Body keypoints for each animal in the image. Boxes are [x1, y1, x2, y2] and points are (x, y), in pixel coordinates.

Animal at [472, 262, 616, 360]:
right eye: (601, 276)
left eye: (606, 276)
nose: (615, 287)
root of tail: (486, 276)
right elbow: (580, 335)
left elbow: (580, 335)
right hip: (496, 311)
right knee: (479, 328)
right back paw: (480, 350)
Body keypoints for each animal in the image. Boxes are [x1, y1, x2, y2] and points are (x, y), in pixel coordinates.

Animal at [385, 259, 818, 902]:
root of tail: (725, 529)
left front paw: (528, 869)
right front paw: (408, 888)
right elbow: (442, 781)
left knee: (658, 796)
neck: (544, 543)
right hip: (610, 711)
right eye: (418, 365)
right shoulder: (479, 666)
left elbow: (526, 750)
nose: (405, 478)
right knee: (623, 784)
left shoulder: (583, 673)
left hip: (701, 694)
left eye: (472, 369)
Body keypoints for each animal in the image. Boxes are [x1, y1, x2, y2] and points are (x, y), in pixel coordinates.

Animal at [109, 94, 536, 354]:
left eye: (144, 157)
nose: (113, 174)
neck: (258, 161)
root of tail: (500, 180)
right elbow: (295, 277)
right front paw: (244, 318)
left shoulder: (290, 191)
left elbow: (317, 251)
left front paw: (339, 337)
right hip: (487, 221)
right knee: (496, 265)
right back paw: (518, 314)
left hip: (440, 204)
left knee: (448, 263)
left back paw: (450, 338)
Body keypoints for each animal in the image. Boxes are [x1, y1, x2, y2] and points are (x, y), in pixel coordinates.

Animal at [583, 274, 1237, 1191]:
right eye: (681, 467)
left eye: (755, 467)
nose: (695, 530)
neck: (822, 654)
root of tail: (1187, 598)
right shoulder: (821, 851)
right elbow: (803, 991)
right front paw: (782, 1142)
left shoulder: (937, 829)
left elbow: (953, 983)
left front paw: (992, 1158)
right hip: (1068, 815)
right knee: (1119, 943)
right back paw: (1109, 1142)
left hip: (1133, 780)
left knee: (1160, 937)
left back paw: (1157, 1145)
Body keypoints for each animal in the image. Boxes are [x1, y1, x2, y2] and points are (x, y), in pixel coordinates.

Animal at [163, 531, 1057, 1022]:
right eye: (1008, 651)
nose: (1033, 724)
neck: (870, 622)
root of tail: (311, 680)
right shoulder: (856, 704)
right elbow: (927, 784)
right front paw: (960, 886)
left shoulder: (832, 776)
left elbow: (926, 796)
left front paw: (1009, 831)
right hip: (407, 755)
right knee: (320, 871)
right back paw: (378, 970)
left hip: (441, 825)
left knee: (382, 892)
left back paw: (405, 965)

--------------------------------

ASSIGNED TASK »
Everything in the data should be copied exactly. Leave nothing out.

WRITTEN ANSWER »
Body keypoints for each animal in the image. Boxes are [x1, y1, x2, y2] and points are (x, y), in pixel coordinates.

Animal at [472, 262, 616, 360]:
right eye: (601, 276)
left eye: (606, 276)
nose: (615, 287)
root of tail: (486, 276)
right elbow: (580, 335)
left elbow: (580, 335)
right hip: (496, 311)
right knee: (479, 328)
right back paw: (480, 350)
Body keypoints for each animal in the image. Boxes are [x1, y1, x2, y2] and points are (x, y), in pixel coordinates.

Animal at [385, 259, 818, 902]:
root of tail: (725, 529)
left front paw: (528, 869)
right front paw: (408, 888)
right elbow: (442, 781)
left knee: (658, 796)
neck: (544, 543)
right hip: (610, 711)
right eye: (418, 365)
right shoulder: (479, 666)
left elbow: (526, 750)
nose: (405, 478)
right knee: (623, 784)
left shoulder: (583, 673)
left hip: (701, 694)
left eye: (472, 369)
Body keypoints for each animal in the image. Boxes are [x1, y1, x2, y2] and points are (x, y), in pixel coordinates.

Animal at [109, 94, 536, 354]:
left eye: (144, 157)
nose: (113, 174)
neck: (258, 161)
root of tail: (500, 180)
right elbow: (295, 277)
right front paw: (244, 318)
left shoulder: (290, 191)
left elbow: (317, 251)
left front paw: (339, 337)
right hip: (487, 221)
right knee: (496, 265)
right back paw: (518, 314)
left hip: (440, 204)
left knee: (448, 263)
left back paw: (450, 338)
Body keypoints for each animal in the image. Boxes are [x1, y1, x2, y2] and points are (x, y), in pixel coordinates.

Animal at [583, 274, 1237, 1191]:
right eye: (681, 467)
left eye: (755, 467)
nose: (695, 530)
neck: (822, 654)
root of tail: (1187, 598)
right shoulder: (821, 851)
right elbow: (803, 991)
right front paw: (782, 1142)
left shoulder: (937, 829)
left elbow: (953, 983)
left front paw: (992, 1158)
right hip: (1068, 815)
right knee: (1119, 943)
right back paw: (1109, 1142)
left hip: (1133, 780)
left knee: (1160, 937)
left back paw: (1157, 1145)
Body keypoints for each animal in the image. Boxes are [x1, y1, x2, y2] and points are (x, y), in pixel coordinates.

Animal at [163, 531, 1057, 1022]:
right eye: (1008, 651)
nose: (1033, 724)
neck: (870, 622)
root of tail: (311, 680)
right shoulder: (856, 704)
right elbow: (927, 784)
right front paw: (960, 886)
left shoulder: (832, 776)
left elbow: (926, 796)
left front paw: (1009, 831)
right hip: (407, 755)
right knee: (320, 871)
right back paw: (378, 970)
left hip: (441, 825)
left knee: (382, 892)
left back paw: (405, 965)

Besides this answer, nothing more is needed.